- Born: Inturi Venkateswara Rao 1 July 1909 Chandrarajupalem, Sattenapalli, Guntur district
- Died: 7 May 2002 (aged 92) Chennai
- Citizenship: India
- Writing career
- Pen name: Dr Inturi
- Genres: Writer, Director
- Notable work: Kummari Molla

= Inturi Venkateswara Rao =

Inturi Venkateswara Rao (ఇంటూరి వెంకటేశ్వరరావు), known as Inturi (1 July 1909 - 2002) was an Indian freedom fighter, Trade unionist, writer and film journalist.

==Brief lifesketch==
Inturi was born at Chandrarajupalem near Sattenapalli in Guntur district in 1909. His parents are Narasimham Pantulu and Laxmikantamma.
After primary education at Tenali, he was attracted by Mahatma Gandhi and participated in the Non-cooperation movement in 1921. He was sentenced to three and half years jail term in 1930 for his participation in Salt Satyagraha. He joined the Socialist Party and was associated with Jayaprakash Narayan.

Inturi was also a correspondent with The Bombay Chronicle. He has joined the film industry in 1936 and worked with Gudavalli Ramabrahmam, Tripuraneni Gopichand and P. Kannamba as an associate director. He has founded "Cinema" a fortnightly film magazine and ran it for 19 years. He has founded the Madras Cine Workers Union and the Andhra Film Journalists Association in 1945. It was the first such associations in the South India.

He had written the life story of Atukuri Molla under the title Kummara Molla and published in 1969. Another writer Sunkara Satyanarayana wrote a ballad based on this novel, which became very popular and has been sung all over Andhra Pradesh. The story has been made into a movie in 1971 by B. Padmanabham under the title Kathanayika Molla. He has also published a book on Tarikonda Venkamamba.

Screen magazine published his biography and described him as "A Man of Million Ideas".

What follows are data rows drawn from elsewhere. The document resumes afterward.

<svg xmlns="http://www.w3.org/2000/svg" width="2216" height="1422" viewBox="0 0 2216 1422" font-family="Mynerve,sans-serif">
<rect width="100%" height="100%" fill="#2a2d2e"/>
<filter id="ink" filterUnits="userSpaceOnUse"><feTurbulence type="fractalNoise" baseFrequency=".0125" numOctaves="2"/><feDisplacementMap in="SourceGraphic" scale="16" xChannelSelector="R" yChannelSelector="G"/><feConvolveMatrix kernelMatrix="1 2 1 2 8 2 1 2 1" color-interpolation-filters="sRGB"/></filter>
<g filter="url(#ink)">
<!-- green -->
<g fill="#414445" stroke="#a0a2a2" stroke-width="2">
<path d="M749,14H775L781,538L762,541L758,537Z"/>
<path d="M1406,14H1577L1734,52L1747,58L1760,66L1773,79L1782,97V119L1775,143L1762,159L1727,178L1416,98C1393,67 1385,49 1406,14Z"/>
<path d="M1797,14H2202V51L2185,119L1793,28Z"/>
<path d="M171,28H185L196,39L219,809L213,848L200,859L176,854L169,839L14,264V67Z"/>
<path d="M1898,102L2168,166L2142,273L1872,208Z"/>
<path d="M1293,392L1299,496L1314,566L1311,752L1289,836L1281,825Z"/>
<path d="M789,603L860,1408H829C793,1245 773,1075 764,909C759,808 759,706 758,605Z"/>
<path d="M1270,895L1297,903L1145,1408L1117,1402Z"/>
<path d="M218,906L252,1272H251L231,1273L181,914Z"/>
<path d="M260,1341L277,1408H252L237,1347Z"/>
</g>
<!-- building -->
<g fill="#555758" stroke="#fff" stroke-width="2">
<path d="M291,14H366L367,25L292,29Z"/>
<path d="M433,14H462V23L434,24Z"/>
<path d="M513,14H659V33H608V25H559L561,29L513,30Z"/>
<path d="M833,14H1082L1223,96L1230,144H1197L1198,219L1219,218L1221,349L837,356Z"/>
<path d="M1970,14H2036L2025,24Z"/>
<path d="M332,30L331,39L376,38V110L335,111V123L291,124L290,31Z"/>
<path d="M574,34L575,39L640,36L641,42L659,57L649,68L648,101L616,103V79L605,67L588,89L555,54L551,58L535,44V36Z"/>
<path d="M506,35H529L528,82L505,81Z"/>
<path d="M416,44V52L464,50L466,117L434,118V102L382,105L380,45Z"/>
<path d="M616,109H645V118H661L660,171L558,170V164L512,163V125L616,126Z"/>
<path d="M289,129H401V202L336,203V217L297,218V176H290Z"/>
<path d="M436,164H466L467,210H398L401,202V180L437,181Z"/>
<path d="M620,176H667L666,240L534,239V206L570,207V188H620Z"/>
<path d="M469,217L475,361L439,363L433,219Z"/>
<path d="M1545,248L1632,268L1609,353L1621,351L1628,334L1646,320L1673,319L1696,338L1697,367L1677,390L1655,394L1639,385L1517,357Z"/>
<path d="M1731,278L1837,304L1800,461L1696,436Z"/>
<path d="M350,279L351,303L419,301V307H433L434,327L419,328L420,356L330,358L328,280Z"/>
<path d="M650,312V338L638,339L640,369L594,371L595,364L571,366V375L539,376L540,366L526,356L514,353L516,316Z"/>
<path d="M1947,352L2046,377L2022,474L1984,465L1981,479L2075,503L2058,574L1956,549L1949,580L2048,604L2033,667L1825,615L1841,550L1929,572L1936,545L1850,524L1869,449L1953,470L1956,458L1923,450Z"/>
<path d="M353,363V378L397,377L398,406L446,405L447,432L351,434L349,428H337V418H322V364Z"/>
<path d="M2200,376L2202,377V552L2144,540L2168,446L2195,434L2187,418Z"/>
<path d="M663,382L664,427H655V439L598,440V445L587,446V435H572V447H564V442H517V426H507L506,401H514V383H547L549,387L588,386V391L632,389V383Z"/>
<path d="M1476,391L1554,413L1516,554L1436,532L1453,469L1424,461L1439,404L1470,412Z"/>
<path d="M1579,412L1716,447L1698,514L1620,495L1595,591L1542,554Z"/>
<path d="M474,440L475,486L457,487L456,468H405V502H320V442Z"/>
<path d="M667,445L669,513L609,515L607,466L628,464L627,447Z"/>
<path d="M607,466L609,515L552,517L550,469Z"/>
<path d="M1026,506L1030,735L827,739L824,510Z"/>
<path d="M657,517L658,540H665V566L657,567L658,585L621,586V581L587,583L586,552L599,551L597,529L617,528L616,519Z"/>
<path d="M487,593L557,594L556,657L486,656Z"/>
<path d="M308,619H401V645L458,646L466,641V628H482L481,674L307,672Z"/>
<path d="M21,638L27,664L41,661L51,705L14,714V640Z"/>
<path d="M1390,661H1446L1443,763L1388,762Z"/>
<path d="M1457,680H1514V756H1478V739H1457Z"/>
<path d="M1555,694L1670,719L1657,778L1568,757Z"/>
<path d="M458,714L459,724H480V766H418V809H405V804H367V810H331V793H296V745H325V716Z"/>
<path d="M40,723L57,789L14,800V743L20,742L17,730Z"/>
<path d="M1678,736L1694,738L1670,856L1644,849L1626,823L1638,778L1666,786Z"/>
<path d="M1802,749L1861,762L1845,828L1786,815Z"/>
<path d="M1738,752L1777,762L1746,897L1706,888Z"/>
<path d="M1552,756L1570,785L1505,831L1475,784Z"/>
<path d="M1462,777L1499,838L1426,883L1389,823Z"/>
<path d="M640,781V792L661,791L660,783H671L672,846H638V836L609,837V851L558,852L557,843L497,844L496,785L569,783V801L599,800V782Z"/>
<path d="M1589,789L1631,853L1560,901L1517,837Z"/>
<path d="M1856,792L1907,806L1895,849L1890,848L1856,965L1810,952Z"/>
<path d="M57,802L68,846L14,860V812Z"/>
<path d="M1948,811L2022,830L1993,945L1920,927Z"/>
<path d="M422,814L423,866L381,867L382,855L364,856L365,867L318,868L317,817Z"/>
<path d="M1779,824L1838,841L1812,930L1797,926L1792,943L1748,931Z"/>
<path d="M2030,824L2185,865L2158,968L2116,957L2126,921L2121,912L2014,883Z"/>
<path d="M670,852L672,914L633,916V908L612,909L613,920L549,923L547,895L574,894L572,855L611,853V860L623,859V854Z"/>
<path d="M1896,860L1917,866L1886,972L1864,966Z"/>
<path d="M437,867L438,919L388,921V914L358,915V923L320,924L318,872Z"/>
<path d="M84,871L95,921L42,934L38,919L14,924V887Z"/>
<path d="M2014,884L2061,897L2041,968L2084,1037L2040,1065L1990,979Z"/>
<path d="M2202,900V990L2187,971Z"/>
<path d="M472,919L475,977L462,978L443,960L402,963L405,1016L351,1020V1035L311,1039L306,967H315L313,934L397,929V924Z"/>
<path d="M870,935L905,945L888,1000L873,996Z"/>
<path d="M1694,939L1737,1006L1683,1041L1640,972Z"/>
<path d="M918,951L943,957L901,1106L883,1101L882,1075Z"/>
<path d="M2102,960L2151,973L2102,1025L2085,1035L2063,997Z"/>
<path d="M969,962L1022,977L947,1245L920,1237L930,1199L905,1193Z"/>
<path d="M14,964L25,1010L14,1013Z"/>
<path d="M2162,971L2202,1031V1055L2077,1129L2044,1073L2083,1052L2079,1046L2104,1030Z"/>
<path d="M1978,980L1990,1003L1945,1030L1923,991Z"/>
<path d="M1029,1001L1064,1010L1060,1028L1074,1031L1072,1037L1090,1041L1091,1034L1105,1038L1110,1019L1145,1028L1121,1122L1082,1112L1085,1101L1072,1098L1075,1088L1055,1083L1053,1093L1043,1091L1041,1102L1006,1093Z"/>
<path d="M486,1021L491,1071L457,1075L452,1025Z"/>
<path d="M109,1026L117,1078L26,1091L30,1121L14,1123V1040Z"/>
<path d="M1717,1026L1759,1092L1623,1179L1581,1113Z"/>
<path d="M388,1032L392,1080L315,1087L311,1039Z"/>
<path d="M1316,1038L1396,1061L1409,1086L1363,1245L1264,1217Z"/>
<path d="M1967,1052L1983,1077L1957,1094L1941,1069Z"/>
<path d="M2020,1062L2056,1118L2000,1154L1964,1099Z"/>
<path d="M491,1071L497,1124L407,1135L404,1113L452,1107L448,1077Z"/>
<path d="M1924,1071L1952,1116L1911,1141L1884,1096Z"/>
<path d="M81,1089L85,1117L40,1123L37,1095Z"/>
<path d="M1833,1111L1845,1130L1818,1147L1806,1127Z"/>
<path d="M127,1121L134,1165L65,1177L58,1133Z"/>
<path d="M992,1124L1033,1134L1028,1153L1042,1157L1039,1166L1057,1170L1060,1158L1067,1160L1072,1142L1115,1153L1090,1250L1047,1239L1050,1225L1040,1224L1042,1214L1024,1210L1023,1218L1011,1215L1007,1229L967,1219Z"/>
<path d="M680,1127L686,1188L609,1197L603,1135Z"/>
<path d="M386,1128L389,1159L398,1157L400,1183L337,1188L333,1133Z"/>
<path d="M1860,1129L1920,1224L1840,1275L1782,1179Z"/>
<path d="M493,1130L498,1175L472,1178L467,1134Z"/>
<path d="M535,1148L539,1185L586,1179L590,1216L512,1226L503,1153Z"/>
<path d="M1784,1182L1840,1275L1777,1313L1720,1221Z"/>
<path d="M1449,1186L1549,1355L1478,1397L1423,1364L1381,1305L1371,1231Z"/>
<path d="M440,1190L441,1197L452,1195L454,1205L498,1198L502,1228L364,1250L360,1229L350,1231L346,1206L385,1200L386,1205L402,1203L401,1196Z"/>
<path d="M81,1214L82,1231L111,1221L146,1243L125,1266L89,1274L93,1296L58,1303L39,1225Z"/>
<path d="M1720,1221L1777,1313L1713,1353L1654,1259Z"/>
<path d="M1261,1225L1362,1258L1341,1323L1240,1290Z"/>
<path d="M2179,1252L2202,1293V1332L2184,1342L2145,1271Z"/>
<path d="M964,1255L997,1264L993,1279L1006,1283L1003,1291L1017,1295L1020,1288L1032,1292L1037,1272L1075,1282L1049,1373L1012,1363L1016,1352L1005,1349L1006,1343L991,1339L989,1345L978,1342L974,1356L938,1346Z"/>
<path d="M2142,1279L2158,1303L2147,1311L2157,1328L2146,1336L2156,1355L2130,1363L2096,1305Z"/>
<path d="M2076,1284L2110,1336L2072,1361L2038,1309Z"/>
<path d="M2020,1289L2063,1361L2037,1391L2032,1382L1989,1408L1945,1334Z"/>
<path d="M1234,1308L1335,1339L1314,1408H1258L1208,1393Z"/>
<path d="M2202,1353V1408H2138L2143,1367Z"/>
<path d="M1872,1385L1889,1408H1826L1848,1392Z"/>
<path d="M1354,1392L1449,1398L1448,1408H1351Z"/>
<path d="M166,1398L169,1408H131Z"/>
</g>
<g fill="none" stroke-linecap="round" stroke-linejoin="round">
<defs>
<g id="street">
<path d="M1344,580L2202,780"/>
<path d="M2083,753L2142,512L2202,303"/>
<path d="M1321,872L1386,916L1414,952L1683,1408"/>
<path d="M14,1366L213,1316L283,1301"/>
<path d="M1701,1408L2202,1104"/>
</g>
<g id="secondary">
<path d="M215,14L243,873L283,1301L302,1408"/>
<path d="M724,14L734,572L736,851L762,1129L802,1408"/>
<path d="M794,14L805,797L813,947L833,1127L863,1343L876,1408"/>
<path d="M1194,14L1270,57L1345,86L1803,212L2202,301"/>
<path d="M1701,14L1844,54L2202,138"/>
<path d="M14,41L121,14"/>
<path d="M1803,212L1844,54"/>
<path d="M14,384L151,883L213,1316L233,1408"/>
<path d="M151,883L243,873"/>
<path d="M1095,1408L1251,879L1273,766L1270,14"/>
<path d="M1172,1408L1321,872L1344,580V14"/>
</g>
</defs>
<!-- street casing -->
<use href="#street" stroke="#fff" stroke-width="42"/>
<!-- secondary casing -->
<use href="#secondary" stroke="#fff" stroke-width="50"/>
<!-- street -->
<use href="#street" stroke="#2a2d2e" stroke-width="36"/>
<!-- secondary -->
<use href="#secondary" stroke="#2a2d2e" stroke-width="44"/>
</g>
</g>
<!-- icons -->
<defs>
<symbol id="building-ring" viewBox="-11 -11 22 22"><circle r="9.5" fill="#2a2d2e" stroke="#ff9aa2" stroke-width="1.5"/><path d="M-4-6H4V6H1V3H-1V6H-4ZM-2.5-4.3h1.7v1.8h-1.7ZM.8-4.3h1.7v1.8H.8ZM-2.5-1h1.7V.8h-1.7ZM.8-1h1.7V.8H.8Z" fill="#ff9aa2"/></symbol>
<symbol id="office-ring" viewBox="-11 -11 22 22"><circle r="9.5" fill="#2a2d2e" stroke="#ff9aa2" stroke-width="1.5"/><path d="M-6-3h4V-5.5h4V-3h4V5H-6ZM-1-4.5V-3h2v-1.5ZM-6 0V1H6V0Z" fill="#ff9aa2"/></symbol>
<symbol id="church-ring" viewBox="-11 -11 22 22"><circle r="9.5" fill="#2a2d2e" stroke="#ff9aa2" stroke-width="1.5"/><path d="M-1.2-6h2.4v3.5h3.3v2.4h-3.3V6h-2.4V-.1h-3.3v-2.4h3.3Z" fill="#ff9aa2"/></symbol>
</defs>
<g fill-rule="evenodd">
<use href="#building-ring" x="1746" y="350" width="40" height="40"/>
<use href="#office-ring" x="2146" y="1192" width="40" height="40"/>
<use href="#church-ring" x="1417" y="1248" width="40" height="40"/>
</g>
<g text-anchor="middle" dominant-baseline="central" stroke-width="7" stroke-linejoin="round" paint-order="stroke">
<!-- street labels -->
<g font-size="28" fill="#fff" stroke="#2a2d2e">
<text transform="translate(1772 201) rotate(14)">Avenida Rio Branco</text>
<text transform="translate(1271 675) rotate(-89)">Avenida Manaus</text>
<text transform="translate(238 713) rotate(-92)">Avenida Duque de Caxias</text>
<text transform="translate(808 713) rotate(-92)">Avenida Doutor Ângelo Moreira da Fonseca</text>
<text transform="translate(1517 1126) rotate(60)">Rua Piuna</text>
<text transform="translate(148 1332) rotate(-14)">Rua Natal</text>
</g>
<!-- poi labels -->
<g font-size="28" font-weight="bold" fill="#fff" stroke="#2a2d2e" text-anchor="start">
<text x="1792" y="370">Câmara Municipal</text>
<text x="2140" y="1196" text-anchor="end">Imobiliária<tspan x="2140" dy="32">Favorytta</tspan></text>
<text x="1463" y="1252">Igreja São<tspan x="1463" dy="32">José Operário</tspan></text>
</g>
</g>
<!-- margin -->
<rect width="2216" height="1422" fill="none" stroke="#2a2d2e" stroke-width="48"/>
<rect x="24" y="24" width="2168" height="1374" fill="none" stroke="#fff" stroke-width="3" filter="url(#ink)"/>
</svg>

He died in 2002. Dr. Inturi Memorial Trust was established in his memory and gives Dr. Inturi Venkateswara Rao Visishta Puraskarams annually to the noted film journalists. The recipients of this Award include Rentala Jayadeva, Randor Guy, S. P. Balasubrahmanyam, P. Susheela and Inampudi Arjuna Rao.

==Awards==
- Andhra University awarded him the Kalaprapoorna in 1985.
- The Prestigious Ramnoth award of the Cine Technicians Association of South India in 1985.
- The Siromani award by the American Telugu Association in 1992
- He was awarded the Raghupathi Venkaiah Award for his lifetime achievement by Government of Andhra Pradesh in 1996.